In challenging the analysis, the plaintiffs alleged the Army Corps’ plan failed to adequately protect salmon.

The parties stayed the case after striking a deal with President Joe Biden, which included, among other things, $1 billion toward salmon restoration. President Donald Trump upended the deal in June 2025, claiming it would negatively impact energy production, shipping channels and water supply for local farmers. (See Trump Directs Feds to Withdraw from Deal on Snake River Dams.)

When the case resumed, plaintiffs sought injunctive relief beginning March 1, urging the court to require federal defendants to increase spill levels, lower reservoir levels and implement emergency conservation measures for the salmon.

In granting the request, Simon said the injunction includes a provision for the federal agencies to adjust spill for emergency power generation and transportation needs.
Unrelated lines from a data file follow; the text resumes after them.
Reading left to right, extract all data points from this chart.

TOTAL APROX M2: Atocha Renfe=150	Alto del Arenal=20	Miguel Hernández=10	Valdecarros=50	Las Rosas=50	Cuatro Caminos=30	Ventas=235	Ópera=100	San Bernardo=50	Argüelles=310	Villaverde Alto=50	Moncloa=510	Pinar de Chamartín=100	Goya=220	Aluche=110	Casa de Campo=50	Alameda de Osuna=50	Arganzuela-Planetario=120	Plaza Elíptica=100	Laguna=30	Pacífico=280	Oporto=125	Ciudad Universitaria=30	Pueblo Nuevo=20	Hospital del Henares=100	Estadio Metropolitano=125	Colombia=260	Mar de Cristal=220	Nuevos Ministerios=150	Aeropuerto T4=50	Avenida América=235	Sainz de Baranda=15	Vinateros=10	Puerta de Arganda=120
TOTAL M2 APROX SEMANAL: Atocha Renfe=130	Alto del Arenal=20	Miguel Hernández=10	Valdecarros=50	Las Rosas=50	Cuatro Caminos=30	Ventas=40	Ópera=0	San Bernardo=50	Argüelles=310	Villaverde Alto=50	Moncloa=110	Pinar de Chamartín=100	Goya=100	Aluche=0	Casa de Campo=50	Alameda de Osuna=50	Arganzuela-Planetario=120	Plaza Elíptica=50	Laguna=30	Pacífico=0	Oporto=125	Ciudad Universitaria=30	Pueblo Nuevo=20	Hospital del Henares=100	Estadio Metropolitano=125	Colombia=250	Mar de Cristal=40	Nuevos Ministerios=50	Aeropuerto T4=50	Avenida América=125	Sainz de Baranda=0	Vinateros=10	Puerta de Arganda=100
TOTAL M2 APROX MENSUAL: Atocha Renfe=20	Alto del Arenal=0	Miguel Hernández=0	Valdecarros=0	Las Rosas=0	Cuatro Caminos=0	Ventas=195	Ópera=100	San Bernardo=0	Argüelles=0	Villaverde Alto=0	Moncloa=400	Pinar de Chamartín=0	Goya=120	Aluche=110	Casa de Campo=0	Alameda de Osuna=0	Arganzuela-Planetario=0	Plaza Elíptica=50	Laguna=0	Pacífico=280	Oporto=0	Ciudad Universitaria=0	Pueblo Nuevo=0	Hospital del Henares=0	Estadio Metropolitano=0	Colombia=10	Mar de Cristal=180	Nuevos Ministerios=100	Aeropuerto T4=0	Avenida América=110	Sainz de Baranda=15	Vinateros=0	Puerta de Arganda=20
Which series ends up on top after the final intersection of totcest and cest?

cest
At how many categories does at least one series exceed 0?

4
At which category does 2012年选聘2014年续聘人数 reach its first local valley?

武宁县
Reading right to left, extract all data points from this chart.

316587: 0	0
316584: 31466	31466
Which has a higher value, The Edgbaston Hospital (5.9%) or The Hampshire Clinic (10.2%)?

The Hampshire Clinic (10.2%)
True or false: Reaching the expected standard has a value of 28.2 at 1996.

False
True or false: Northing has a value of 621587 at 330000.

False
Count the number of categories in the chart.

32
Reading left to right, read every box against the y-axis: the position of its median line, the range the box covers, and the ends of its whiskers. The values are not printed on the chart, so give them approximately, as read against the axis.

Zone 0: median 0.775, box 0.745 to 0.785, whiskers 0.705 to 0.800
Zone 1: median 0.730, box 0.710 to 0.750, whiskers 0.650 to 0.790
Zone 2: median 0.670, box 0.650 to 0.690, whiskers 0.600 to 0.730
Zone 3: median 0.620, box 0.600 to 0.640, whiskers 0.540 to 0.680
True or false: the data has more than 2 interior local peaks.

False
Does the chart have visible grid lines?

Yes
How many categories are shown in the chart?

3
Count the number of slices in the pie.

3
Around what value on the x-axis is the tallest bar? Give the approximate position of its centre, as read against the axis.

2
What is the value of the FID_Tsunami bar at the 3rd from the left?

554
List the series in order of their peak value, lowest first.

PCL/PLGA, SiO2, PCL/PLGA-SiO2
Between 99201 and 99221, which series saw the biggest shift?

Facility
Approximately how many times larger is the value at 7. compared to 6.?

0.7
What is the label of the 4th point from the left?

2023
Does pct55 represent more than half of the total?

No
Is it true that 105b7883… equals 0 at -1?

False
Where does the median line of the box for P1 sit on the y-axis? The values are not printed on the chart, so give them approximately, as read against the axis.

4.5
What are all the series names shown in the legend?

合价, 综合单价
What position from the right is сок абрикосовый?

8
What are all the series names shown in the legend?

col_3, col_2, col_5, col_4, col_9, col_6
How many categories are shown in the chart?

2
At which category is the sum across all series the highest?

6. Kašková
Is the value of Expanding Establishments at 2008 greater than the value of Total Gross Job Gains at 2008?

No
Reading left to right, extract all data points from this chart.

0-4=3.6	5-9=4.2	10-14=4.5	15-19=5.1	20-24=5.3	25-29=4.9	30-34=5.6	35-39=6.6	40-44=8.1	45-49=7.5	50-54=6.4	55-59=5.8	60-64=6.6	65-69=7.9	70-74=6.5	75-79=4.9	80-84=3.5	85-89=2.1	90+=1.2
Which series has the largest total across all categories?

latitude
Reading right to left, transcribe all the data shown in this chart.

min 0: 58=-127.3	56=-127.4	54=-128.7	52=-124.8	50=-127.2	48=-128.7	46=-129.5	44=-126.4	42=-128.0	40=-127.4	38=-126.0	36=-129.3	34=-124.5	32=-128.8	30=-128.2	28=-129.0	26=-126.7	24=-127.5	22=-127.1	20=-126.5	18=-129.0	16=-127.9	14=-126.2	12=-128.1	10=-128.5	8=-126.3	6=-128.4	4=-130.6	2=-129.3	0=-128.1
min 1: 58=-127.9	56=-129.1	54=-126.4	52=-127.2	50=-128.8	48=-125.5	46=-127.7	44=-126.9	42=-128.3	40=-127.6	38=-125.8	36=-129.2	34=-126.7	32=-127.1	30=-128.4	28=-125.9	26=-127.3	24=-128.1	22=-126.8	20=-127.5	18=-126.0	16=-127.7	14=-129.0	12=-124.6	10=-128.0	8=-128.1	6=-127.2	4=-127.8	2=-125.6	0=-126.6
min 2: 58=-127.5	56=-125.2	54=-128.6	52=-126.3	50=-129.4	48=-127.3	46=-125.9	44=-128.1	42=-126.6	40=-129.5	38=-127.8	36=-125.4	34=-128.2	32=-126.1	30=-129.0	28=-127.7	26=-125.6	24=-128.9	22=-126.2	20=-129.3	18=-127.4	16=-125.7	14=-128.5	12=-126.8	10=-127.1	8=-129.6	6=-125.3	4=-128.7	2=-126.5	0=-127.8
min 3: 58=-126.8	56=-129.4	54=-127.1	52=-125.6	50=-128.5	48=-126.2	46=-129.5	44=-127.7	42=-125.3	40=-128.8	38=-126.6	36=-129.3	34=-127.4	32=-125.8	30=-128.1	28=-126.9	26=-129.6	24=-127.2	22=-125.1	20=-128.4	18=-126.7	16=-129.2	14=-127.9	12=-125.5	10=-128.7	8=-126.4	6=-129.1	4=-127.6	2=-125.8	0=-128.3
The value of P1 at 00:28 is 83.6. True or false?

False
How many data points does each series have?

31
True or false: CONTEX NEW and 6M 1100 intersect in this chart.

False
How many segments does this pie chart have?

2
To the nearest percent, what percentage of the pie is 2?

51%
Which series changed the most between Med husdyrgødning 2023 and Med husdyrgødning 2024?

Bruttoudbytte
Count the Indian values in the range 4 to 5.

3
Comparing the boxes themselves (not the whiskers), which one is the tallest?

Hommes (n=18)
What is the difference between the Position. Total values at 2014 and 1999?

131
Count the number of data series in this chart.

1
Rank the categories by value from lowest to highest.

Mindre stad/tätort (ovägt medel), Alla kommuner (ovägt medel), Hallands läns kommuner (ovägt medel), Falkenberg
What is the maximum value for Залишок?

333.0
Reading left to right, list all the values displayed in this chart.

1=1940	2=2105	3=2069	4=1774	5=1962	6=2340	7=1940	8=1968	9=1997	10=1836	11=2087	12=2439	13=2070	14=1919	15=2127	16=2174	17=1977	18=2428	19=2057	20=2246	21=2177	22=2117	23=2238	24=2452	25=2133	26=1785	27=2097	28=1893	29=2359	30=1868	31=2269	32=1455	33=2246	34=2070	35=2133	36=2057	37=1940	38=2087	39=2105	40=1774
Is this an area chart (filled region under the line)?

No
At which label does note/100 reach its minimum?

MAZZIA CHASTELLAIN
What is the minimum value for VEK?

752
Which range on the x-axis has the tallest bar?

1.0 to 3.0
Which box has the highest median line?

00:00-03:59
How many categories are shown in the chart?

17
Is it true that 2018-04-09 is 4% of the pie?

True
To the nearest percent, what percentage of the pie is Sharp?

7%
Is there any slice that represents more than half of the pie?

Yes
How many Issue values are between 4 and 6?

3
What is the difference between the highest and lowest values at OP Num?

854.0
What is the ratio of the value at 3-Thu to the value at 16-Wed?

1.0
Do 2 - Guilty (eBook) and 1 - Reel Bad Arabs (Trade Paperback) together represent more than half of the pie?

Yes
However, he rejected arguments that increasing spill levels could impact power generation, saying the granted relief is “narrowly tailored and essentially maintains the status quo.”

The order would impact eight dams on the lower Snake and lower Columbia rivers: Ice Harbor, Lower Monumental, Little Goose, Lower Granite, Bonneville, The Dalles, John Day and McNary.

In their April 7 motion, the federal agencies contended that under the previous deal, parties agreed to spill levels less than plaintiffs sought in their injunctive relief request.

When Trump assumed the presidency, “Plaintiffs now insist that substantially higher spill — particularly in August, when the agreement allowed reduced spill — is crucial to avoid imminent harm to fish, despite agreeing until 10 months ago that less spill protected the fish just fine,” the federal defendants contended.

Following the plaintiffs’ win, “initial estimates indicated the injunction could impose approximately $140 million/year in increased power costs,” according to Simms.

Commenting on PPC’s appeal, Gowen-Takahashi said she expected the move, adding that “we think the 9th Circuit will agree that we can protect salmon while making sure we have a reliable supply of energy in the Northwest.”

“We’ve heard complaints like this before about reliability and costs when the courts have previously ordered more spill over the dams for salmon,” Gowen-Takahashi said. “But those fears were overblown then, and they are overblown now.”